**What is required**
Update the passage on SARSA and Q-learning, starting with "Proposition 4.2 (SARSA" and going on through "S_t=s,A_t=a] = (\bellmanopt Q)(s,a).", so that "Proposition 4.2" becomes "Proposition 4.3" and the rest stays the same.

*** Document section Section Begins ***

That $\max$ makes the target the sampled optimality backup, so Q-learning learns $\optqfn$ directly while behaving by any sufficiently exploratory policy — it is off-policy. Watkins and Dayan proved $Q \to \optqfn$ with probability one under the Robbins–Monro step sizes and infinite visits to every state–action pair. The contrast with SARSA is exactly the contrast between the two operators of Chapter 1, now on action-values.

Proposition 4.2 (SARSA and Q-learning target the two Bellman operators).

With the action-value operators $(\bellman^\policy Q)(s,a) = \sum_{s',r}\transition(s',r\mid s,a)[r + \discount\sum_{a'}\policy(a'\mid s')Q(s',a')]$ and $(\bellmanopt Q)(s,a) = \sum_{s',r}\transition(s',r\mid s,a)[r + \discount\max_{a'}Q(s',a')]$ , the expected one-step targets are

\E[\,\text{SARSA target}\mid S_t=s,A_t=a] = (\bellman^\policy Q)(s,a), \qquad \E[\,\text{Q-learning target}\mid S_t=s,A_t=a] = (\bellmanopt Q)(s,a).

*** Document section Section Ends ***
*** Information supplied Section Begins ***

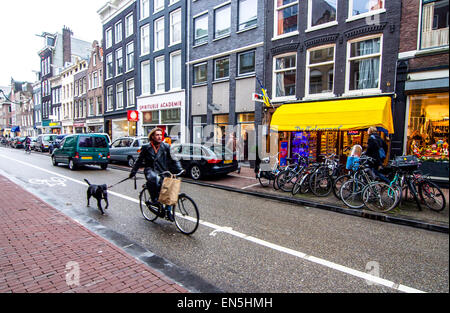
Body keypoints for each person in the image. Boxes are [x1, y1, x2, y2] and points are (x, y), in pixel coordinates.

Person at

*** Information supplied Section Ends ***

**Answer section**
Proposition 4.3 (SARSA and Q-learning target the two Bellman operators).

With the action-value operators $(\bellman^\policy Q)(s,a) = \sum_{s',r}\transition(s',r\mid s,a)[r + \discount\sum_{a'}\policy(a'\mid s')Q(s',a')]$ and $(\bellmanopt Q)(s,a) = \sum_{s',r}\transition(s',r\mid s,a)[r + \discount\max_{a'}Q(s',a')]$ , the expected one-step targets are

\E[\,\text{SARSA target}\mid S_t=s,A_t=a] = (\bellman^\policy Q)(s,a), \qquad \E[\,\text{Q-learning target}\mid S_t=s,A_t=a] = (\bellmanopt Q)(s,a).